Here a solution using as_strided

import numpy as np
a0=np.arange(2 * 3).reshape((2, 3))

from numpy.lib.stride_tricks import as_strided

def periodic_view(array, shape, offset):
    ox,oy = offset
    stx,sty = array.strides    
    shx,shy = array.shape   
    nshx,nshy = shape
    nx = (nshx+ox-1)//shx +1 #enough room, with offset<shape.
    ny = (nshy+oy-1)//shy +1
    big_view=as_strided(a0,(nx,shx,ny,shy),(0,stx,0,sty)).reshape(nx*shx,ny*shy)
    return big_view[ox:,oy:][:nshx,:nshy]

Try :

a=periodic_view(arr,(4,5),(1,1))

a
Out[211]: 
array([[4, 5, 3, 4, 5],
       [1, 2, 0, 1, 2],
       [4, 5, 3, 4, 5],
       [1, 2, 0, 1, 2]])

a.flags
Out[212]: 
  C_CONTIGUOUS : False
  F_CONTIGUOUS : False
  OWNDATA : False
  WRITEABLE : True
  ALIGNED : True
  WRITEBACKIFCOPY : False
  UPDATEIFCOPY : False

But it's not a view, you don't write on original array if you modify the result.

Answer 3

Getting the final desired output as a view of the input is not possible.

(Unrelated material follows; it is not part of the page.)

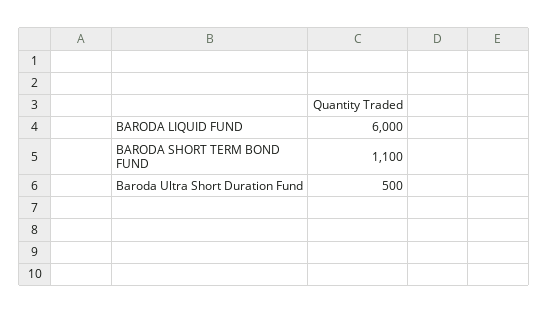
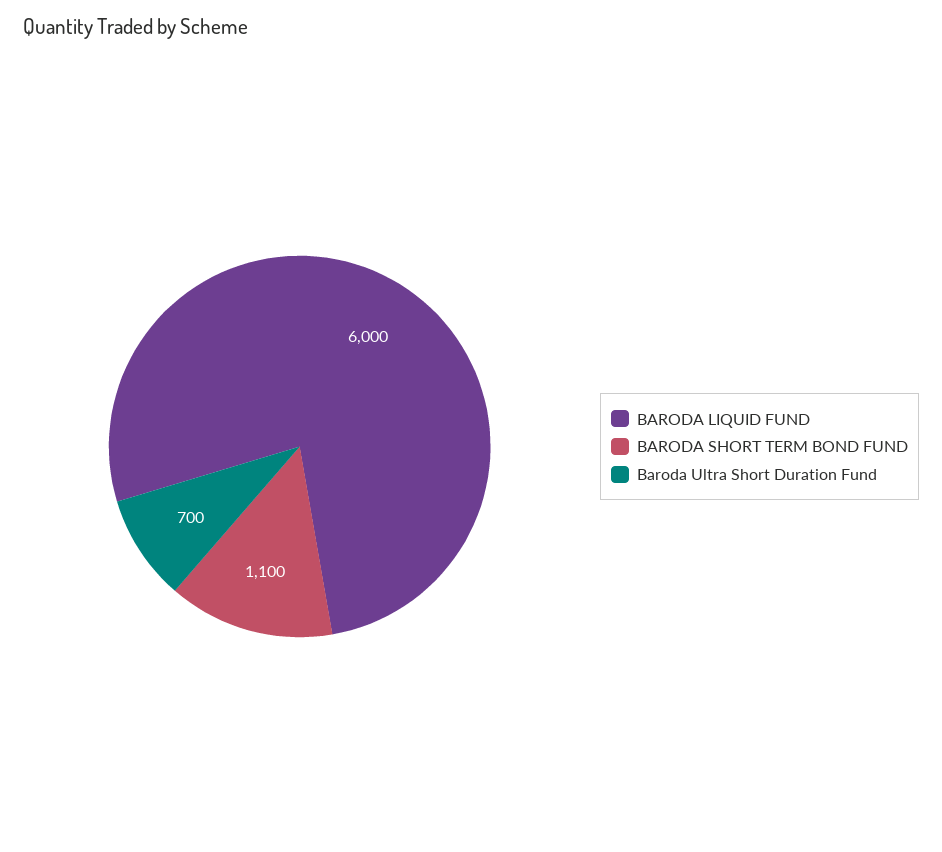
Baroda Ultra Short Duration Fund: 500 -> 700

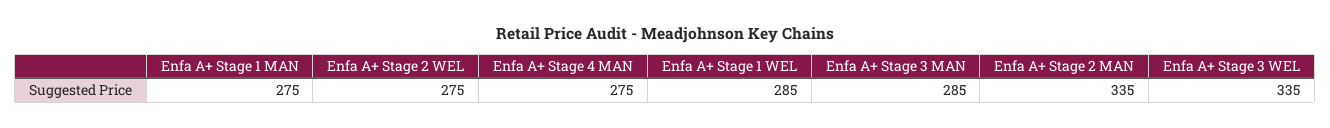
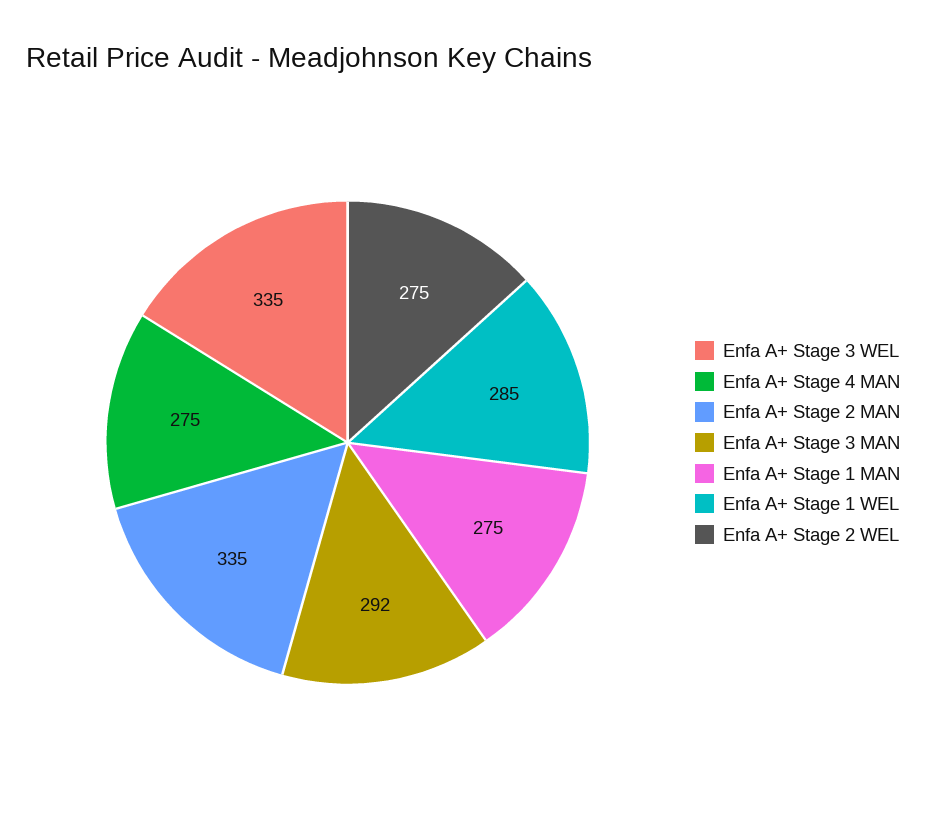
Enfa A+ Stage 3 MAN: 285 -> 292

We can improve though by making a replicated copy along both axes and then slicing. The offset input is to be positive values. The solution would look something along these lines -

def periodic_view_repeat_slicing(arr, out_shp, offset):
    M,N = out_shp
    m,n = arr.shape
    o = (m-offset[0])%m,(n-offset[1])%n

    fwd_offset = (M+m-1)//m,(N+n-1)//n
    reverse_offset = (offset[0]+m-1)//m, (offset[1]+n-1)//n
    p,q = fwd_offset[0]+reverse_offset[0], fwd_offset[1]+reverse_offset[1]

    arrE = np.tile(arr,(p,q))
    out = arrE[o[0]:o[0]+M,o[1]:o[1]+N]
    return out